BEGIN DOCUMENT EXCERPT

# mou eleipses poli



## miyax

Can anyone tell me what the verb in the sentence means? If it is something like "I miss you", does the sentence sou elipso poli make any sense in Greek? S´evharistó


----------



## modus.irrealis

You got the meaning of the verb right, but the tense wrong. It's "I missed you." But see this post as well.



miyax said:


> does the sentence sou elipso poli make any sense in Greek?



The only problem is you added the present tense ending, so it doesn't make sense because of that. But σου έλειψα (sou elipsa) would mean "you missed me."


----------



## skatoulitsa

miyax said:


> Can anyone tell me what the verb in the sentence means? If it is something like "I miss you"...



Μου έλειψες = I missed you
Μου λείπεις = I miss you
Σου έλειψα = You missed me
Σου λείπω = You miss me



miyax said:


> ...does the sentence sou elipso poli make any sense in Greek? S´evharistó



I think that you are maybe confusing the subject of the sentence. In the english expression, "I" is the subject, but in the greek expression "you" is the subject. It is basically equivalent to "you are missing to me".

It works in exactly the same way as the spanish "me faltas", where "tú" is the subject.


----------



## miyax

thanks! but I did not confuse the subject, I just mixed tenses as ModusIrrealis said!  My knowledge of aoristo is very scarce  that´s why. Now everything is bright & clear to me! thanks


----------



## ics

Hi miyax!

END DOCUMENT EXCERPT
BEGIN RAW RECORDS

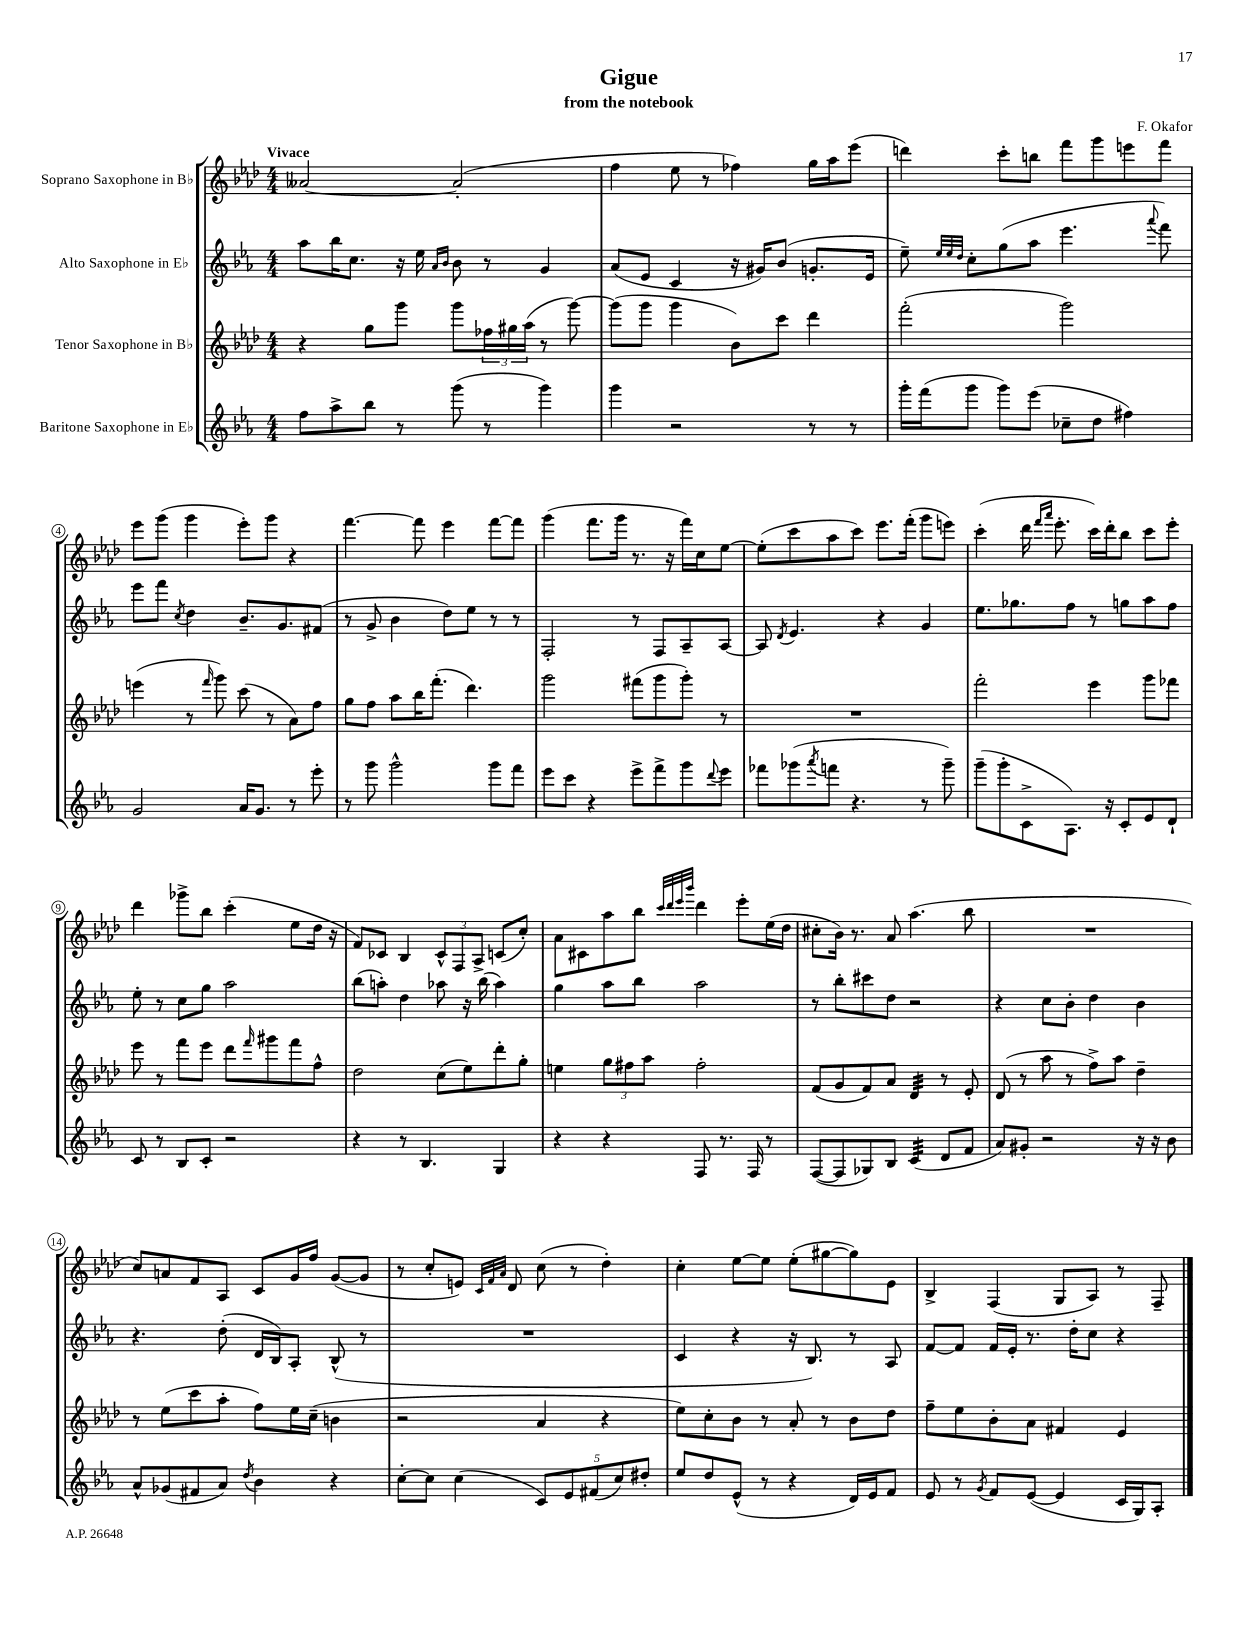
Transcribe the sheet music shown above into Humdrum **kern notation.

**kern	**kern	**kern	**kern
*staff4	*staff3	*staff2	*staff1
*clefG2	*clefG2	*clefG2	*clefG2
*k[b-e-a-]	*k[b-e-a-d-]	*k[b-e-a-]	*k[b-e-a-d-]
*M4/4	*M4/4	*M4/4	*M4/4
8ff	4r	8aa-	[2a--
8aa-^	.	16bb-	.
.	.	8.cc	.
8bb-	8gg	.	.
8r	8ggg	16r	.
.	.	16ee-	.
.	.	16qqa-	.
.	.	16qqb-	.
(8ggg	8ggg	8b-	(2a--']
8r	24ff-	8r	.
.	24gg#	.	.
.	(24aa-	.	.
4ggg)	8r	4g	.
.	[8ggg)	.	.
=	=	=	=
4ggg	(8ggg]	(8a-	4ff
.	8ggg	8e-	.
2r	4ggg	4c	8ee-
.	.	.	8r
.	8b-)	16r	4ff-)
.	.	16g#)	.
.	8ccc	(8b-	.
8r	4ddd-	8.g'	16gg
.	.	.	16aa-
8r	.	.	(8eee-
.	.	16e-	.
=	=	=	=
16ggg'	(2fff'	8ee-~)	4ddd)
(16fff	.	.	.
.	.	32qqee-	.
.	.	32qqee-	.
.	.	32qqdd	.
8ggg	.	8cc'	.
8ggg)	.	(8gg	8ccc'
(8eee-	.	8aa-	8bb
8cc-~	2ggg)	4.eee-	8fff
8dd	.	.	8ggg
4ff#)	.	.	8eee
.	.	8qqaaa-	.
.	.	8fff)	8fff
=	=	=	=
2g	(4eee	8eee-	8eee-
.	.	8fff	(8ggg
.	.	8qcc	.
.	8r	4dd	4ggg
.	16qqfff	.	.
.	8ggg)	.	.
16a-	(8ccc	8.b-~	8eee-')
8.g	.	.	.
.	8r	.	8ggg
.	.	8.g	.
8r	8a-)	.	4r
8eee-'	8ff	(8f#	.
=	=	=	=
8r	8gg	8r	[4.fff
8ggg	8ff	8g^	.
2ggg^^	8aa-	4b-	.
.	16bb-	.	8fff]
.	(8.fff'	.	.
.	.	8dd)	4eee-
.	4.ddd-)	8ee-	.
8ggg	.	8r	[8fff
8fff	.	8r	8fff]
=	=	=	=
8eee-	2ggg	2F'	(4ggg
8ccc	.	.	.
4r	.	.	8.fff
.	.	.	16ggg
8eee-^	(8fff#	8r	8.r
8fff^	8ggg	8F	.
.	.	.	16r
8ggg	8ggg')	8A-~	16fff)
.	.	.	16cc
8qqddd	.	.	.
8eee-	8r	[8A-	[8ee-
=	=	=	=
8fff-	1r	8A-]	(8ee-']
.	.	8qd	.
(8ggg-	.	4.e-	8ccc
8qaaa-	.	.	.
8fff	.	.	8aa-
4.r	.	.	8ccc)
.	.	4r	8.eee-
.	.	.	(16fff'
8r	.	4g	8ggg
8ggg-~)	.	.	8eee)
=	=	=	=
(8ggg~	2fff'	8.ee-	(4ccc'
8ggg'	.	.	.
.	.	8.gg-	.
8c^	.	.	16ddd-
.	.	.	16qqfff
.	.	.	16qqaaa-
.	.	.	8.eee-'
8.A-)	.	8ff	.
.	4eee-	8r	16ccc)
16r	.	.	16ddd-'
8c'	.	8gg	8bb-
8e-	8ggg	8aa-	8ccc
8d`	8fff-	8ff	8eee-'
=	=	=	=
8c	8eee-	8ee-'	4ddd-
8r	8r	8r	.
8B-	8fff	8cc	8ggg-^
8c'	8eee-	8gg	8bb-
2r	8ddd-	2aa-	(4ccc'
.	16qqfff	.	.
.	8ggg#	.	.
.	8fff	.	8ee-
.	8ff^^	.	16dd-
.	.	.	16r
=	=	=	=
4r	2dd-	(8bb-	8f)
.	.	8aa')	8c-
8r	.	4dd	4B-
4.B-	.	.	.
.	(8cc	8aa-	12c-^^
.	.	.	12F
.	8ee-)	16r	.
.	.	.	12A-^
.	.	(16bb-	.
4G	8ddd-'	4aa-)	(8c
.	8gg'	.	8cc')
=	=	=	=
4r	4ee	4gg	8a-
.	.	.	8c#
4r	12gg	8aa-	8aa-
.	12ff#	.	.
.	.	8bb-	8bb-
.	12aa-	.	.
.	.	.	32qqccc
.	.	.	32qqddd-
.	.	.	32qqeee-
.	.	.	32qqbbb-
8F	2ff#'	2aa-	4ddd-
8.r	.	.	.
.	.	.	8eee-'
16F	.	.	.
8r	.	.	(16ee-
.	.	.	16dd-
=	=	=	=
([8F	(8f	8r	8cc#'
8F]	8g	8bb-'	16b-)
.	.	.	8.r
8G-)	8f)	8ccc#	.
8B-	8a-	8dd	8a-
(4c	4d-	2r	(4.aa-
8d	8r	.	.
8f	8e-'	.	8bb-
=	=	=	=
8a-)	(8d-	4r	1r
8g#'	8r	.	.
2r	8aa-	8cc	.
.	8r	8b-'	.
.	8ff^)	4dd	.
.	8aa-	.	.
16r	4dd-~	4b-	.
16r	.	.	.
8b-	.	.	.
=	=	=	=
8a-^^	8r	4.r	8cc)
(8g-	(8ee-	.	8a
8f#	8ccc	.	8f
8a-)	8aa-'	(8dd'	8A-
8qdd	.	.	.
4b-	8ff)	16d	8c
.	.	16B-)	.
.	16ee-	8A-'	16g
.	(16cc~	.	16ff
4r	4b	(8B-^^	([8g
.	.	8r	8g]
=	=	=	=
[8cc'	2r	1r	8r
8cc]	.	.	8cc'
(4cc	.	.	8e)
.	.	.	32qqc
.	.	.	32qqf
.	.	.	32qqa-
.	.	.	8d-
10c)	4a-	.	(8cc
10e-	.	.	.
.	.	.	8r
(10f#	.	.	.
.	4r	.	4dd-')
10cc)	.	.	.
10dd#'	.	.	.
=	=	=	=
8ee-	8ee-)	4c	4cc'
8dd	8cc'	.	.
(8e-^^	8b-	4r	[8ee-
8r	8r	.	8ee-]
4r	8a-'	16r	(8ee-'
.	.	8.B-)	.
.	8r	.	[8gg#
16d)	8b-	8r	8gg#])
16e-	.	.	.
8f	8dd-	8A-	8e-
=	=	=	=
8e-	8ff~	[8f	4B-^
8r	8ee-	8f]	.
8qg	.	.	.
8f	8b-'	16f	(4F
.	.	16e-'	.
([8e-	8a-	8.r	.
4e-]	4f#	.	8G
.	.	16dd'	.
.	.	8cc	8A-)
16c	4e-	4r	8r
16G)	.	.	.
8A-'	.	.	8F~
==	==	==	==
*-	*-	*-	*-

END RAW RECORDS

In the forum thread about the Greek phrase "mou eleipses poli," what English meaning is given for "Σου λείπω"?

COMPLETE RESPONSE> "You miss me."